Reproduce every row below verbatim, omitting the pictures.

:: Items from a data source ::
---------------
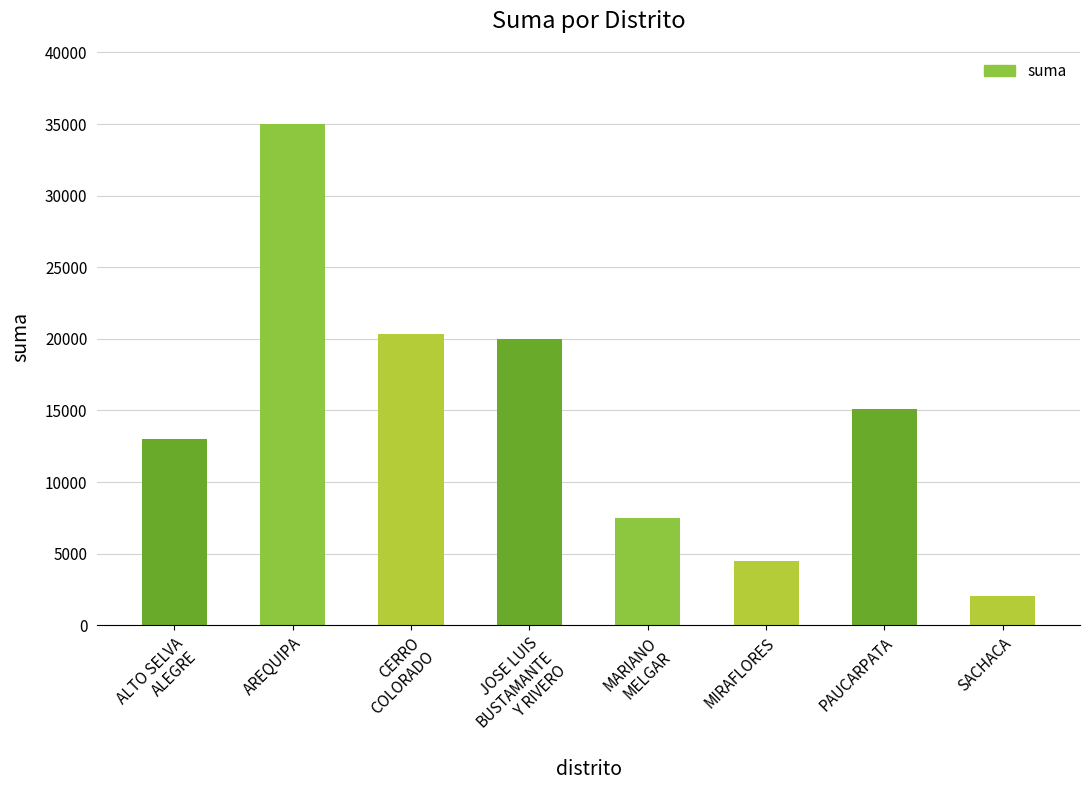

Reading left to right, what are all the values shown in this chart?

ALTO SELVA
ALEGRE=13000.0	AREQUIPA=35000.0	CERRO
COLORADO=20325.5	JOSE LUIS
BUSTAMANTE
Y RIVERO=20000.0	MARIANO
MELGAR=7500.0	MIRAFLORES=4493.2	PAUCARPATA=15100.0	SACHACA=2061.6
---------------
:: Problem solution ::
Reading left to right, what are all the values shown in this chart?

ALTO SELVA
ALEGRE=13000.0	AREQUIPA=35000.0	CERRO
COLORADO=20325.5	JOSE LUIS
BUSTAMANTE
Y RIVERO=20000.0	MARIANO
MELGAR=7500.0	MIRAFLORES=4493.2	PAUCARPATA=15100.0	SACHACA=2061.6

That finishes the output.